Dataset entries:
##########

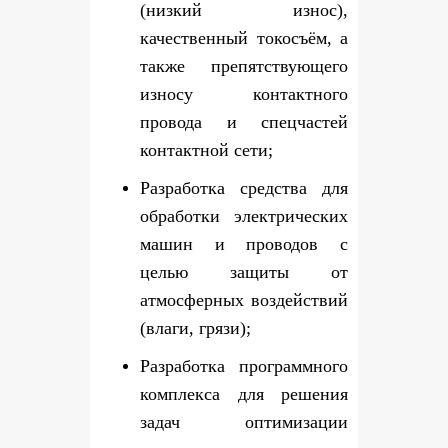
(низкий износ),
качественный токосъём, а
также препятствующего
износу контактного
провода и спецчастей
контактной сети;
Разработка средства для
обработки электрических
машин и проводов с
целью защиты от
атмосферных воздействий
(влаги, грязи);
Разработка программного
комплекса для решения
задач оптимизации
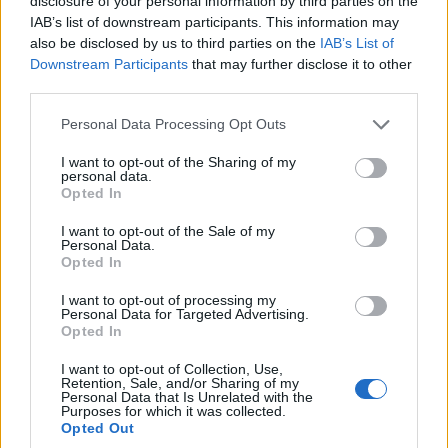
disclosure of your personal information by third parties on the
IAB’s list of downstream participants. This information may
also be disclosed by us to third parties on the
IAB’s List of
Downstream Participants
that may further disclose it to other
third parties.
Please note that this website/app uses one or more Google
Personal Data Processing Opt Outs
services and may gather and store information including but
not limited to your visit or usage behaviour. You may click to
I want to opt-out of the Sharing of my
personal data.
grant or deny consent to Google and its third-party tags to
Opted In
use your data for below specified purposes in below Google
consent section.
I want to opt-out of the Sale of my
Personal Data.
Opted In
I want to opt-out of processing my
Personal Data for Targeted Advertising.
Opted In
I want to opt-out of Collection, Use,
Retention, Sale, and/or Sharing of my
Personal Data that Is Unrelated with the
Purposes for which it was collected.
Opted Out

##########

YOUR OBJECTIVE:
Reproduce the text from the very beginning of the data through the line containing "задач оптимизации", including both ends. Leave the pictures out of your answer.

WRITTEN ANSWER:
(низкий износ),
качественный токосъём, а
также препятствующего
износу контактного
провода и спецчастей
контактной сети;
Разработка средства для
обработки электрических
машин и проводов с
целью защиты от
атмосферных воздействий
(влаги, грязи);
Разработка программного
комплекса для решения
задач оптимизации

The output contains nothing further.